Farm Bureau has been told that House GOP leadership wants Fiscal Year 2025 spending bills out of the way before a Farm Bill moves forward. Well, House Republicans’ fiscal year 2025 USDA spending plan advanced in subcommittee late Tuesday and sharply cut the president’s request, upending key administration priorities.
The GOP spending plan would pare nearly $2.7 billion or almost 9.5% off the president’s USDA/FDA budget request.
“This subcommittee will not prioritize climate change, equity, or green initiatives over mission critical services to our farmers,” says Maryland Republican Dr. Andy Harris, subcommittee chair.
The GOP bill rejects new funding for USDA regional climate hubs, and the climate corps. And the fight over SNAP reforms continues inside and outside of the farm bill.
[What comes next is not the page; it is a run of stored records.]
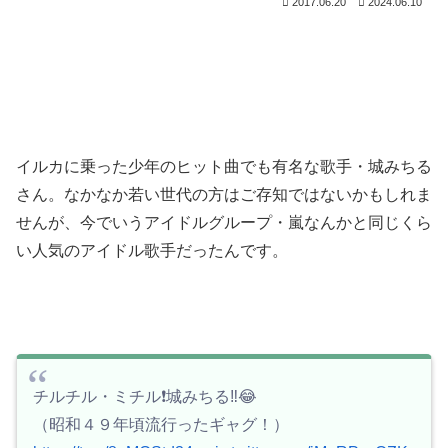
2017.06.20
2024.06.10
イルカに乗った少年のヒット曲でも有名な歌手・城みちる
さん。なかなか若い世代の方はご存知ではないかもしれま
せんが、今でいうアイドルグループ・嵐なんかと同じくら
い人気のアイドル歌手だったんです。
チルチル・ミチル❗️城みちる‼️😂
（昭和４９年頃流行ったギャグ！）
“As steward of taxpayer dollars, we have an obligation to scrutinize mandatory funding when it goes beyond what Congress has authorized and intended,” Harris added. “The USDA has consistently sought to expand eligibility, loosen work requirements, and increase benefits.”
The GOP bill would boost both SNAP and WIC, but only to account for inflation and allow states into a SNAP voluntary pilot to restrict unhealthy food choices. And the bill rejects any new program funding, taking aim at the bureaucracy as Harris did for FY 2024.
“You’re prioritizing bloating the bureaucracy, focusing on staffing up your Washington, D.C. headquarters rather than hiring field office staff to serve and support our nation’s producers and to deliver on USDA’s core mission.”
The FY 2025 proposal boosts funding for ag research, meat and poultry inspectors, emerging pest control, and the ReConnect broadband program. It also improves tracking of foreign ownership of U.S. farmland and directs NASS to reinstate its July cattle and county crop reports.